Именно к старообрядчеству, как к подлинному аутентичному русскому
Православию логично было обратиться и евразийцам. Так оно и было: Н.С.Трубецкой
(вместе с другими евразийцами и вообще лучшими политическими и религиозными
деятелями своей эпохи, такими как еп.Андрей Ухтомский) полностью признавал
правоту Аввакума, традиционность двуперстия, незаконность “разбойничего
собора 1666 года”, никонианской справы, неоправданность и ошибочность перехода
к малороссийской редакции Священных и богослужебных текстов от редакции
великоросской, московской. Но возможно “барское”, аристократическое, ”кадровое”
происхождение вождей исторического евразийства препятствовало тому, чтобы
однозначно и полностью признать не только историческую (это как раз было),
но и экклесеологическую, церковную правоту староверов. Староверие воспринималось
дворянством как “религия черни”, и элитаристы (а евразийцы были именно
таковы) испытывали “классово” предопределенную сдержанность в отношении
“простонародной веры”. Народники и эсеры шли в этом вопросе намного дальше,
но им, увы, в свою очередь не доставало традиционалистского концептуального
аппарата, а также они недостаточно люто ненавидели Запад, либерализм и
рационализм, чтобы отвергать некоторые вторичные рационалистические напластования
в старообрядчестве. Кроме того, эсеры вслед за Толстым не делали особого
различия между импортированными протестантскими, баптистскими ересями и
собственно русской Православной Верой, какой является старообрядчество.
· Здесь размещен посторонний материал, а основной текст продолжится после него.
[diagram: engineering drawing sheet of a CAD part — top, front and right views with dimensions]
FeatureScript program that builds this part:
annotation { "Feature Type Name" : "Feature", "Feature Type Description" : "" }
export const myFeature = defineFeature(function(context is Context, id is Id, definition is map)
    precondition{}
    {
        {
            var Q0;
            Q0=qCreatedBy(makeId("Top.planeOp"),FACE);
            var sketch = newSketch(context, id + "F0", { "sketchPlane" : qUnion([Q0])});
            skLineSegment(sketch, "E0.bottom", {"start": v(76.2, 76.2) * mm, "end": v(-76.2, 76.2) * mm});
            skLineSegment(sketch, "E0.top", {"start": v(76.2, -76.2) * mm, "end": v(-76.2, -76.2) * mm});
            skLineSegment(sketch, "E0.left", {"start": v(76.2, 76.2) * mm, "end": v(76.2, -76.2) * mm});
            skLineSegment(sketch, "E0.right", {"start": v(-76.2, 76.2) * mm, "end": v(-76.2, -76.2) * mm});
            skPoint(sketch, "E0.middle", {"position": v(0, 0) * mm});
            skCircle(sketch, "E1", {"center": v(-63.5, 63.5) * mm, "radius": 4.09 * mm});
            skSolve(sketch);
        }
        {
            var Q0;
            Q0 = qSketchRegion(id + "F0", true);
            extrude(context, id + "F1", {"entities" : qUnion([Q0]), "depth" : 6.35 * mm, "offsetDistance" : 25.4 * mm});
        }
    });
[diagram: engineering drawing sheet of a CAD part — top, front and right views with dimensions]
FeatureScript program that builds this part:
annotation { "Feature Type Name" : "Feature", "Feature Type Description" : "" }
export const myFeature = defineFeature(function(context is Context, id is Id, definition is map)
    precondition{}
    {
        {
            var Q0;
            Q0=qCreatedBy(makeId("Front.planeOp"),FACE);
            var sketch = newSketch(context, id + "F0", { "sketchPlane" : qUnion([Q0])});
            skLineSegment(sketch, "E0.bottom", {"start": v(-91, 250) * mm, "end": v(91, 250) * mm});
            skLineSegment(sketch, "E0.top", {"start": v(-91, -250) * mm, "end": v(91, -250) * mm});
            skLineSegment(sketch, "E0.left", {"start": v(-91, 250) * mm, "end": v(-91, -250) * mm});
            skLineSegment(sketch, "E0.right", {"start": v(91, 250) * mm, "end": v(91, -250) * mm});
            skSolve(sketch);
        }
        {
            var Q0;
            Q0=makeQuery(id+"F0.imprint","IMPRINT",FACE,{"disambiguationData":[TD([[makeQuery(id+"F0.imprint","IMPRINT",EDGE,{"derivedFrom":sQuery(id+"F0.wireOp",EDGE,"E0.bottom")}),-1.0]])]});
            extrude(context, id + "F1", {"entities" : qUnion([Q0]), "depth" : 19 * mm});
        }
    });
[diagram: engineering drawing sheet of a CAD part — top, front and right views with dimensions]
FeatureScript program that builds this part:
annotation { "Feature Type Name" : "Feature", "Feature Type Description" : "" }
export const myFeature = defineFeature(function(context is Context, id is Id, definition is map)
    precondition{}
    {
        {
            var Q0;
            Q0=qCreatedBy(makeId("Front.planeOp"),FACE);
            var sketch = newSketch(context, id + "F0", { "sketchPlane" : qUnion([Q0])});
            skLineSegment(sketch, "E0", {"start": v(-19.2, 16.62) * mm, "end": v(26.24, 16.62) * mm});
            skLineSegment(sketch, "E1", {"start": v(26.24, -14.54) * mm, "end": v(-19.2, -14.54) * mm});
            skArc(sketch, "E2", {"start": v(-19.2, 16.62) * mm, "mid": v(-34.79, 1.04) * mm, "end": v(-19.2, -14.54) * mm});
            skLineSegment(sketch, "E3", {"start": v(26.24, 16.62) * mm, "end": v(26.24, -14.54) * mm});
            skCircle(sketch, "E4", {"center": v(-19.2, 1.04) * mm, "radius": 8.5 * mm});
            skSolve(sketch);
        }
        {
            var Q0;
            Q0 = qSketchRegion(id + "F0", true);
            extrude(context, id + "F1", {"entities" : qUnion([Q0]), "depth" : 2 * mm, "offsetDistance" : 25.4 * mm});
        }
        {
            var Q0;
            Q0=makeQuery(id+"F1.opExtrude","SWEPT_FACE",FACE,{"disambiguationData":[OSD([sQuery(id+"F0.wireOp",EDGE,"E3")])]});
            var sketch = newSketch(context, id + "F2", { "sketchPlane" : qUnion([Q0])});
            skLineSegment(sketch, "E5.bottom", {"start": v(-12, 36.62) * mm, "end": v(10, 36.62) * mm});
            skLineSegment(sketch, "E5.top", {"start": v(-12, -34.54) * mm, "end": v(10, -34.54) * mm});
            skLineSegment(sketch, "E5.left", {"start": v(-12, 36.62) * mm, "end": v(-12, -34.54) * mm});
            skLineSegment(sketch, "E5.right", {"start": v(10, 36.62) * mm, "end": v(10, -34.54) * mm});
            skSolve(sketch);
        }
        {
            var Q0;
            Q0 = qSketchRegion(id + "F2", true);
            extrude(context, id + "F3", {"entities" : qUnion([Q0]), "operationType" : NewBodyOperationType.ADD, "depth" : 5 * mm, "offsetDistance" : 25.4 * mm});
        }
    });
Возрождение евразийства в наше время, новое обращение к вечному,
надвременному, сакральному идеалу “Московской Руси”, Святой Руси, требует
от нас мужественного столкновения с этой проблемой. Евразийство сегодня
не может не сопровождаться религиозным обращением к Старой Вере, к Древлему
Православию.
Благодаря такой позиции русские могли бы найти не противоречивый
ответ на то радикальное недовольство современной Церковью, которое все
яснее дает о себе знать. Но отрицание ханжеского, слабосильного, лицемерного,
конформистского, обескровленного и вяло распадающегося “православия” никонианского
типа не должно отбрасывать русских в лживые объятия ересей и темных атлантистских
сект. Истинная русская Вера — Вера Христова и Церковь Христова. Предать
ее означает предать самое ценное национальное зерно. И в этом смысле спасением
является обращение к Древлеправославной Традиции или по меньшей мере к
Единоверию, предполагающему признание полной доктринальной, ритуальной
и исторической правоты старообрядчества, но при терпимости и лояльности
к РПЦ.
Старое нас погубит. Затормозит наше
развитие. Вовлечет в лабиринты не снимаемых конформистских противоречий
и компромиссов.
Древнее нас спасет.
Евразийство будет до конца логичным только в том случае, если оно
будет основываться на возврате к старообрядчеству, к древней и истинной
Русской Вере, к подлинному Православию. Что бы там не шипели традиционные
недруги нашего национального возрождения. А такие люди есть не только среди
откровенных западников (что очевидно), но и среди консерваторов, реакционеров,
защитников инерции, косности, застоя.
Будущее в далеком прошлом. Как сказал современный идеолог староверия
Андрей Езеров в своей программной статье — “Старая Вера для Новой Руси”.